Miguel Relvas afirmou que "não há almofadas" que permitam manter um subsídio

 

Lusa/AO Online   Nacional   8 de Nov de 2011, 11:53

O ministro-adjunto e dos Assuntos Parlamentares, Miguel Relvas, disse hoje que "não há almofadas" no Orçamento do Estado para 2012 que permitam manter um dos subsídios salariais na função pública.

"Este é um orçamento sem folgas, difícil de ser construído, daí ser muito difícil de ser executado, porque não há almofadas. Portanto, não são permitidos erros, o que demonstra que não temos alternativa", disse Miguel Relvas, à margem de um encontro em Sintra, questionado pelos jornalistas se haverá margem manter para um dos subsídios, férias ou Natal, como pretende o PS.

Perante a insistência dos jornalistas sobre esta matéria dos subsídios, o ministro Adjunto repetiu: “Não há alternativas”.

A 4 de novembro, o líder do Partido Socialista, António José Seguro, referiu que há margem financeira para que o Governo aceite poupar o corte de um dos dois subsídios. No domingo, Miguel Relvas tinha afirmado que “todas as propostas são possíveis de ser avaliadas”, incluindo esta, dizendo ser apenas inegociável a manutenção do objetivo do défice do próximo ano, em 4,5 por cento.

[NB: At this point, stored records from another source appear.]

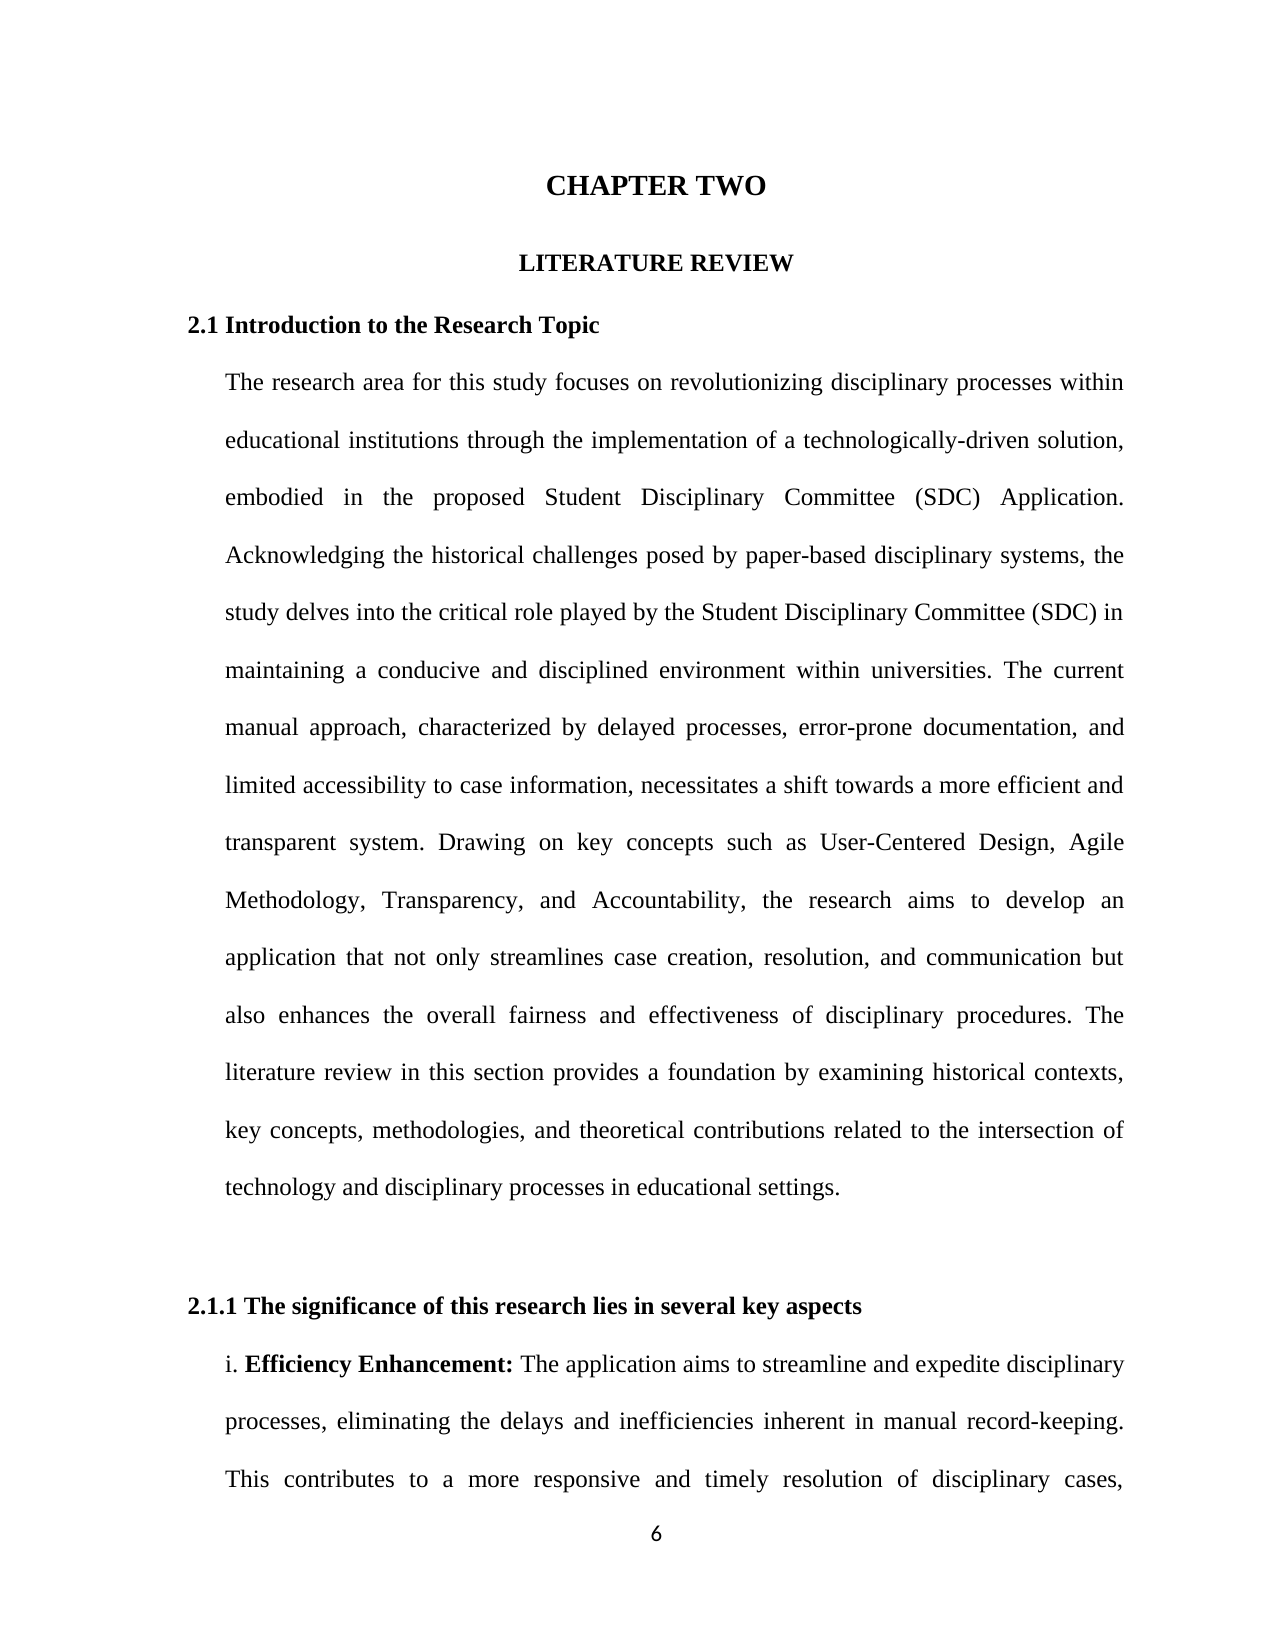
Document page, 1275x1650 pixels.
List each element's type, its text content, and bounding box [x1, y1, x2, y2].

subtitle LITERATURE REVIEW [187, 248, 1125, 277]
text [225, 1349, 1125, 1493]
subtitle CHAPTER TWO [487, 168, 825, 202]
subtitle 2.1.1 The significance of this research lies in several key aspects [187, 1291, 1125, 1320]
text The research area for this study focuses on revolutionizing disciplinary processes within educational institutions through the implementation of a technologically-driven solution, embodied in the proposed Student Disciplinary Committee (SDC) Application. Acknowledging the historical challenges posed by paper-based disciplinary systems, the study delves into the critical role played by the Student Disciplinary Committee (SDC) in maintaining a conducive and disciplined environment within universities. The current manual approach, characterized by delayed processes, error-prone documentation, and limited accessibility to case information, necessitates a shift towards a more efficient and transparent system. Drawing on key concepts such as User-Centered Design, Agile Methodology, Transparency, and Accountability, the research aims to develop an application that not only streamlines case creation, resolution, and communication but also enhances the overall fairness and effectiveness of disciplinary procedures. The literature review in this section provides a foundation by examining historical contexts, key concepts, methodologies, and theoretical contributions related to the intersection of technology and disciplinary processes in educational settings. [225, 367, 1125, 1201]
subtitle 2.1 Introduction to the Research Topic [187, 310, 1125, 338]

"A situação a que chegámos é particularmente difícil. Em Portugal todos sabem, em particular aqueles que tiveram responsabilidades no passado no Governo, quando assinaram o memorando de entendimento, que a construção do orçamento para 2012 implica que dois terços tenham a ver com cortes na despesa e um terço do lado da receita", afirmou Miguel Relvas.

Ainda assim, o ministro mantém a disponibilidade do Governo para as negociações.

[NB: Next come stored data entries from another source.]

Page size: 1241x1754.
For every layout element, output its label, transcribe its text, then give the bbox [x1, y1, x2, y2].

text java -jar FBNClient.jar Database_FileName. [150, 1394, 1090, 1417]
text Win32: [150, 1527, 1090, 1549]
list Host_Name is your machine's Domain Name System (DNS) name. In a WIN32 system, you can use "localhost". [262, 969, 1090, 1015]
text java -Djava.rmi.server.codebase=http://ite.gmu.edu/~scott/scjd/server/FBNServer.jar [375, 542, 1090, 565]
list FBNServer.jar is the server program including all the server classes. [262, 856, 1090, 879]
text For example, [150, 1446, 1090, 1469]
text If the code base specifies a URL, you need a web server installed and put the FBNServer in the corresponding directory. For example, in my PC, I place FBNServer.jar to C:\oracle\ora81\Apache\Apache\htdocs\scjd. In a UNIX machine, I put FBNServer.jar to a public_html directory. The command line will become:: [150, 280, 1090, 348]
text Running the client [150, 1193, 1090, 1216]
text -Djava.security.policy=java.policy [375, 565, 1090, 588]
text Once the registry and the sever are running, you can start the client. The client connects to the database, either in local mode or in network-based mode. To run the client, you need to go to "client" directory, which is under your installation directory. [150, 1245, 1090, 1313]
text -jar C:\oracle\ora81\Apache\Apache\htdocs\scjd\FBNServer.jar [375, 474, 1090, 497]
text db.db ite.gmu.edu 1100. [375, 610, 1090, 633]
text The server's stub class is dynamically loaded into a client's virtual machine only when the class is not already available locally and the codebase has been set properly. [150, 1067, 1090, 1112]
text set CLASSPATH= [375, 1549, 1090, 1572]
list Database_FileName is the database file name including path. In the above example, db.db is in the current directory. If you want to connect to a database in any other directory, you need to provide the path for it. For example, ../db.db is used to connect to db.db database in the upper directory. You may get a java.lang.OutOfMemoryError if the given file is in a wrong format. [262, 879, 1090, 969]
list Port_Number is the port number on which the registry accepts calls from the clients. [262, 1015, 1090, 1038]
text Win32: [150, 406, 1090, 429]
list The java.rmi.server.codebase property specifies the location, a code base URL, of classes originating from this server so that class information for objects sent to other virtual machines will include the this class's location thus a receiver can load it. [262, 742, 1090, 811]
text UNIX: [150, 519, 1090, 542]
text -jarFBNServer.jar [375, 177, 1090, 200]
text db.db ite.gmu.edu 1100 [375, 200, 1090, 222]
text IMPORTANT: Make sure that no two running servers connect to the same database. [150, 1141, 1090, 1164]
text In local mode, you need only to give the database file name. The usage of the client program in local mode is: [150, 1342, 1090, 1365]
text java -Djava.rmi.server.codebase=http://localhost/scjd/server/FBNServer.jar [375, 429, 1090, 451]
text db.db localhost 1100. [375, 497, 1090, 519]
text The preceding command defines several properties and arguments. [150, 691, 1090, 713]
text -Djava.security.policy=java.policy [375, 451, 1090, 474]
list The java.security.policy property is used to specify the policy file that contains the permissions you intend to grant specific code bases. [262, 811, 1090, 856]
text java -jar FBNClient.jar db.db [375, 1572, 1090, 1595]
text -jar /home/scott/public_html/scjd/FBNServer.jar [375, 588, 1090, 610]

“O primeiro-ministro e o Governo foram sempre muito claros: dissemos sempre que estamos disponíveis para dialogar. Mas também foi dito pelo primeiro-ministro, aquando da apresentação do OE, que este era particularmente difícil de ser construído, é um orçamento de austeridade e que não deixava alternativas ao Governo. E portanto essa é uma matéria muito clara sobre a qual o governo avaliou, analisou e sabemos que estamos a pedir sacrifícios aos portugueses”, disse.

Quanto à proposta do presidente da Câmara do Porto, o social-democrata Rui Rio, que apelou ao Governo para trocar o corte nos subsídios por uma sobretaxa universal, Miguel Relvas escusou-se a comentar.

O ministro-adjunto e dos Assuntos Parlamentares falava aos jornalistas durante a 6ª Edição das Jornadas de Gestão e Modernização Autárquica, que decorre em Sintra, no Centro Cultural Olga Cadaval.